» Study text:

* * * * *

2018 American Athletic Conference baseball tournament
- Tournament Logo
- Teams: 8
- Format: Double-elimination tournament
- Finals site: Spectrum Field; Clearwater, FL;
- Champions: East Carolina (2nd title)
- Winning coach: Cliff Godwin (2nd title)
- MVP: Spencer Brickhouse (East Carolina)
- Television: YouTube & Facebook

= 2018 American Athletic Conference baseball tournament =

American college baseball tournament

The 2018 American Athletic Conference baseball tournament was scheduled to be held at Spectrum Field in Clearwater, Florida, from May 22 through 26. Anticipated weather forced a truncated schedule causing the event to be condensed, and the title game was played on May 25. The event, held at the end of the conference regular season, determines the champion of the American Athletic Conference for the 2018 season. East Carolina won the double-elimination tournament and received the conference's automatic bid to the 2018 NCAA Division I baseball tournament.

* * * * *

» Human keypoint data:
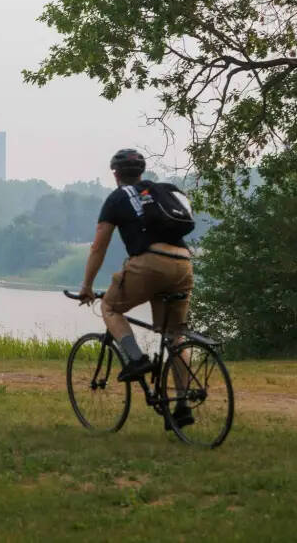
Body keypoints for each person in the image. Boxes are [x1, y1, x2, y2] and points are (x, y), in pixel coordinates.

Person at [77, 148, 195, 429]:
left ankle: (136, 359)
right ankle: (182, 405)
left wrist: (87, 286)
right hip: (183, 263)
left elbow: (98, 247)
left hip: (150, 262)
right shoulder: (160, 192)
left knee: (109, 307)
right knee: (175, 336)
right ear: (141, 173)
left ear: (115, 174)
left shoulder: (117, 198)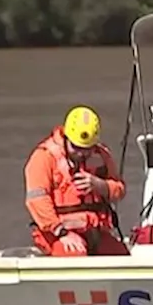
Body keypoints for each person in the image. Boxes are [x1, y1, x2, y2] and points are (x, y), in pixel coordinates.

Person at [24, 105, 130, 256]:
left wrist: (100, 185)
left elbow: (119, 190)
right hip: (55, 233)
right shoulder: (44, 157)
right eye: (76, 147)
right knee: (75, 255)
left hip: (94, 232)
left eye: (88, 148)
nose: (82, 153)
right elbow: (37, 200)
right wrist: (61, 232)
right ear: (66, 138)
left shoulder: (102, 155)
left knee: (120, 256)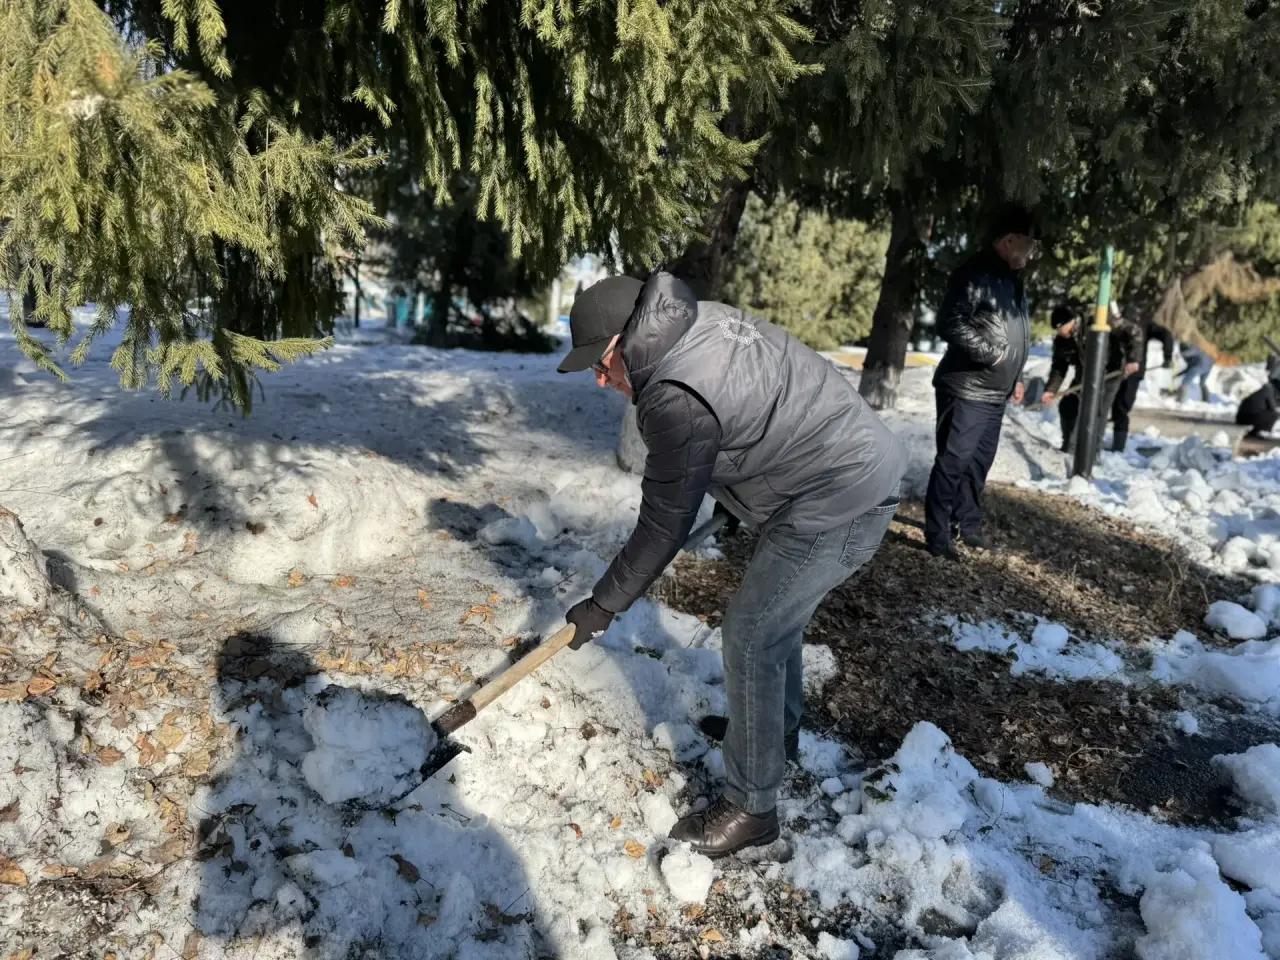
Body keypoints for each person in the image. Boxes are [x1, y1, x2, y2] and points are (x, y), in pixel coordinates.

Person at [556, 271, 907, 858]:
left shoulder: (673, 395)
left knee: (752, 632)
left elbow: (663, 524)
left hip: (843, 494)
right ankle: (771, 736)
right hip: (840, 470)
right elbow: (757, 404)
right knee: (773, 621)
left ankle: (751, 808)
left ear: (627, 342)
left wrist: (603, 605)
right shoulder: (691, 320)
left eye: (602, 362)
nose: (600, 379)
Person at [925, 204, 1037, 560]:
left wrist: (1015, 375)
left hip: (996, 392)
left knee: (978, 464)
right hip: (967, 388)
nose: (1033, 253)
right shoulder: (974, 273)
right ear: (1008, 241)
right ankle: (938, 534)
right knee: (953, 461)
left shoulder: (1012, 280)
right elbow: (950, 322)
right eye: (1029, 244)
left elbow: (1016, 334)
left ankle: (968, 526)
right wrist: (992, 356)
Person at [1042, 301, 1142, 454]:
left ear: (1071, 321)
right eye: (1058, 330)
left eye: (1062, 328)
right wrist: (1050, 389)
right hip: (1085, 375)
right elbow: (1059, 366)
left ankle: (1091, 454)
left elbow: (1134, 332)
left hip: (1109, 373)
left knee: (1096, 411)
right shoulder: (1063, 340)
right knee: (1068, 405)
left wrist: (1133, 359)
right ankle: (1069, 446)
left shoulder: (1097, 322)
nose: (1061, 333)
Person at [1110, 315, 1174, 452]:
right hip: (1113, 370)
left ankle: (1117, 448)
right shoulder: (1113, 319)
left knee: (1120, 407)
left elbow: (1166, 335)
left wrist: (1168, 355)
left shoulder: (1143, 323)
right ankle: (1101, 444)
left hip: (1133, 371)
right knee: (1112, 407)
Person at [1236, 370, 1280, 437]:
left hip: (1241, 416)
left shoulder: (1263, 389)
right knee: (1275, 414)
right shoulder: (1268, 390)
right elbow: (1272, 407)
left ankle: (1254, 431)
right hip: (1247, 417)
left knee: (1266, 413)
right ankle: (1259, 431)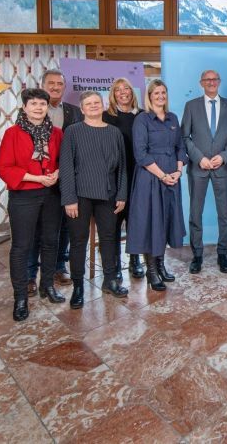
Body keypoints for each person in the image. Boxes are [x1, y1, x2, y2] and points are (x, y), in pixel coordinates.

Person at [0, 88, 66, 322]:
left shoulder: (56, 133)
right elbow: (3, 167)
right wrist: (36, 178)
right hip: (24, 195)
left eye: (42, 104)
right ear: (24, 107)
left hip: (51, 194)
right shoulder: (12, 133)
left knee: (50, 241)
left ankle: (47, 285)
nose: (38, 107)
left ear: (47, 107)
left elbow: (64, 160)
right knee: (21, 246)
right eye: (33, 103)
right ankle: (20, 298)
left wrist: (57, 173)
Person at [60, 91, 129, 308]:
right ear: (82, 109)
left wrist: (121, 194)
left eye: (96, 102)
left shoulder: (114, 132)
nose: (93, 106)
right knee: (78, 241)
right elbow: (66, 166)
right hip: (79, 196)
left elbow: (122, 167)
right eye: (88, 104)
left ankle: (110, 280)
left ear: (103, 105)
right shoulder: (72, 131)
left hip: (108, 195)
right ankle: (78, 286)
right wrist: (69, 198)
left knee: (109, 238)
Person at [127, 80, 188, 291]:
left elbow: (180, 147)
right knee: (151, 222)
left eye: (163, 92)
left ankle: (161, 265)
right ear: (149, 96)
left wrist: (178, 172)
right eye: (156, 93)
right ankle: (151, 270)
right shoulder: (142, 119)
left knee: (165, 221)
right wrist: (162, 175)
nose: (160, 96)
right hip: (150, 177)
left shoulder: (173, 118)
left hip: (172, 178)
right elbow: (140, 154)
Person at [27, 68, 81, 292]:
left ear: (64, 87)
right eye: (51, 83)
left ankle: (59, 267)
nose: (56, 87)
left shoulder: (74, 111)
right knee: (35, 228)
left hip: (67, 178)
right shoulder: (32, 109)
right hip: (38, 178)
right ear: (42, 85)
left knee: (65, 225)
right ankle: (30, 274)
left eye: (60, 84)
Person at [181, 69, 227, 274]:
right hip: (198, 167)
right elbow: (185, 137)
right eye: (207, 80)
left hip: (222, 167)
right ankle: (197, 255)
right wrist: (199, 158)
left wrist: (224, 156)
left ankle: (223, 254)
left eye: (214, 79)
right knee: (195, 213)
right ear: (201, 83)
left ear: (219, 82)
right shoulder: (191, 106)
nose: (211, 82)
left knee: (224, 213)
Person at [102, 78, 143, 279]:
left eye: (126, 88)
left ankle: (135, 260)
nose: (123, 92)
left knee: (135, 220)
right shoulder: (105, 117)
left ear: (132, 92)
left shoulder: (142, 115)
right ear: (113, 95)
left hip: (138, 174)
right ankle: (115, 264)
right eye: (118, 90)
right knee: (114, 222)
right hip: (115, 177)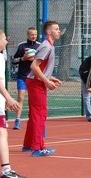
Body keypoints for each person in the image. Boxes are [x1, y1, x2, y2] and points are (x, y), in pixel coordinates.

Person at [0, 29, 26, 178]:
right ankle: (6, 170)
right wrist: (8, 98)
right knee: (1, 133)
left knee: (1, 133)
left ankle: (6, 169)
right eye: (4, 40)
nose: (6, 42)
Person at [23, 20, 62, 157]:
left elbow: (40, 68)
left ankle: (28, 144)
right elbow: (34, 66)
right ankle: (37, 148)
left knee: (35, 114)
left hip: (36, 81)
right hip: (36, 83)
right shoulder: (46, 46)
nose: (59, 31)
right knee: (40, 114)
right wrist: (46, 80)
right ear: (49, 32)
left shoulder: (48, 46)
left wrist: (49, 77)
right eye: (56, 29)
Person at [10, 27, 40, 130]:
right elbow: (14, 60)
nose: (34, 36)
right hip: (22, 76)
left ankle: (32, 120)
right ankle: (17, 120)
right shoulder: (22, 46)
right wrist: (23, 58)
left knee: (33, 100)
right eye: (32, 34)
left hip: (34, 77)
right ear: (27, 35)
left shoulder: (39, 46)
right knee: (21, 98)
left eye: (35, 34)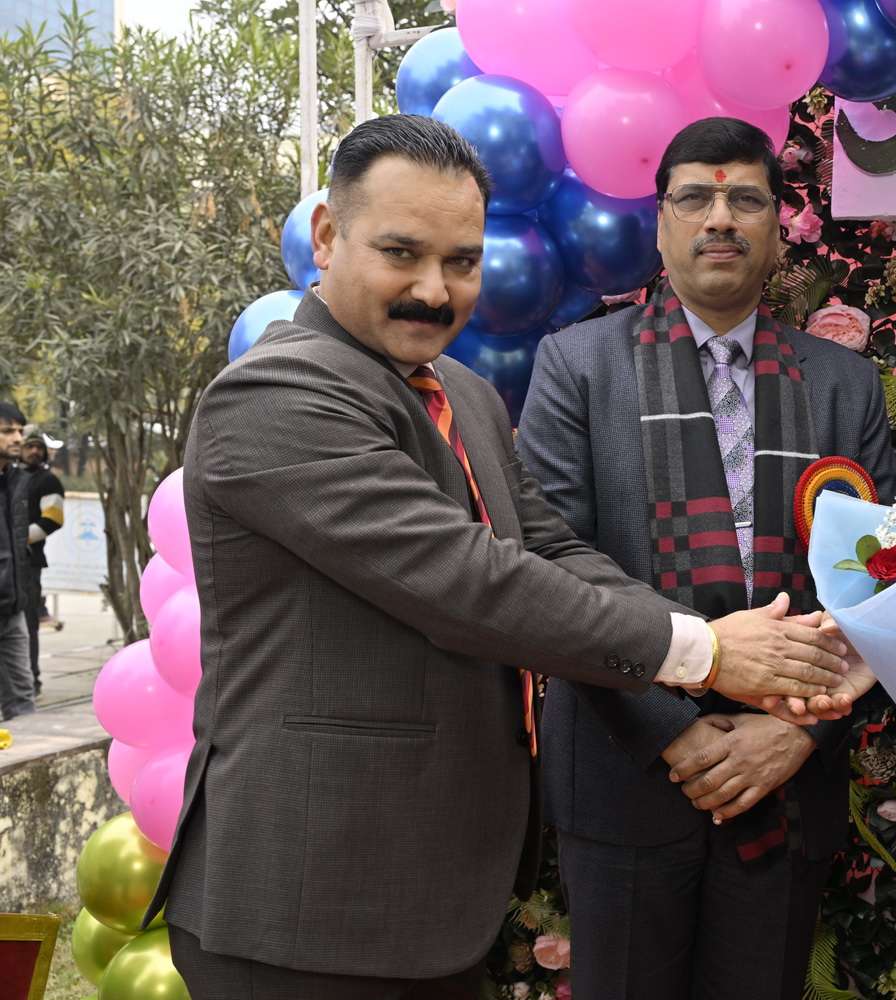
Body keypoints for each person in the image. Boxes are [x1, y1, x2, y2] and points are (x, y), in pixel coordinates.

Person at [143, 114, 852, 1000]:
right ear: (326, 236)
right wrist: (708, 652)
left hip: (426, 891)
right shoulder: (277, 392)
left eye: (462, 262)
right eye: (401, 253)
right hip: (307, 900)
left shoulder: (464, 395)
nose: (433, 291)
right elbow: (471, 582)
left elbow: (550, 547)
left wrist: (739, 654)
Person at [517, 117, 896, 1000]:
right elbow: (552, 566)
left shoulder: (843, 384)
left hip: (785, 773)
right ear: (661, 225)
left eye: (746, 201)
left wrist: (797, 734)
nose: (720, 218)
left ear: (777, 229)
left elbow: (884, 583)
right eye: (694, 198)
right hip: (624, 770)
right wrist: (678, 730)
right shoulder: (578, 367)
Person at [21, 425, 64, 695]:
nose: (35, 451)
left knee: (26, 623)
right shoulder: (10, 478)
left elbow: (53, 520)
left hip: (27, 563)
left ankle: (30, 681)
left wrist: (15, 540)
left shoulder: (48, 481)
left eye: (39, 447)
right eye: (30, 446)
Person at [0, 402, 35, 721]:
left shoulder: (17, 481)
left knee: (23, 701)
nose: (18, 438)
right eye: (8, 431)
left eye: (20, 431)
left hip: (13, 608)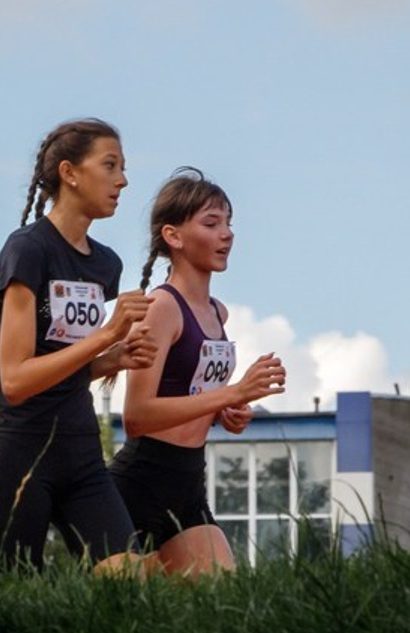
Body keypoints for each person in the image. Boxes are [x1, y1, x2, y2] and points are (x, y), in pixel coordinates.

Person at [0, 118, 157, 573]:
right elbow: (16, 380)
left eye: (124, 168)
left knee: (131, 579)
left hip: (80, 452)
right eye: (110, 165)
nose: (123, 180)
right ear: (69, 173)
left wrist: (110, 360)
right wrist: (106, 336)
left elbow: (62, 365)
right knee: (14, 603)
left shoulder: (105, 265)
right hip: (22, 453)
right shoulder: (28, 250)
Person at [110, 168, 285, 575]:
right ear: (173, 236)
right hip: (139, 484)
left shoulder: (218, 313)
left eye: (229, 223)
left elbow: (191, 395)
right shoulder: (162, 308)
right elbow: (136, 416)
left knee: (221, 612)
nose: (227, 234)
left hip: (189, 483)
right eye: (211, 223)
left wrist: (225, 414)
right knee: (124, 617)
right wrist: (232, 394)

* * * * *

» What to do:
• 1. Answer these questions from the baseball tournament article:
(a) Where was the finals site?
(b) Who was named MVP?
(c) On what date was the title game played?
• 2. Write out the part of the baseball tournament article between "- Television: YouTube" and "I baseball tournament.", inclusive.

» Results for each task:
• 1.
(a) Spectrum Field in Clearwater, Florida
(b) Spencer Brickhouse of East Carolina
(c) May 25

• 2.
- Television: YouTube & Facebook

= 2018 American Athletic Conference baseball tournament =

American college baseball tournament

The 2018 American Athletic Conference baseball tournament was scheduled to be held at Spectrum Field in Clearwater, Florida, from May 22 through 26. Anticipated weather forced a truncated schedule causing the event to be condensed, and the title game was played on May 25. The event, held at the end of the conference regular season, determines the champion of the American Athletic Conference for the 2018 season. East Carolina won the double-elimination tournament and received the conference's automatic bid to the 2018 NCAA Division I baseball tournament.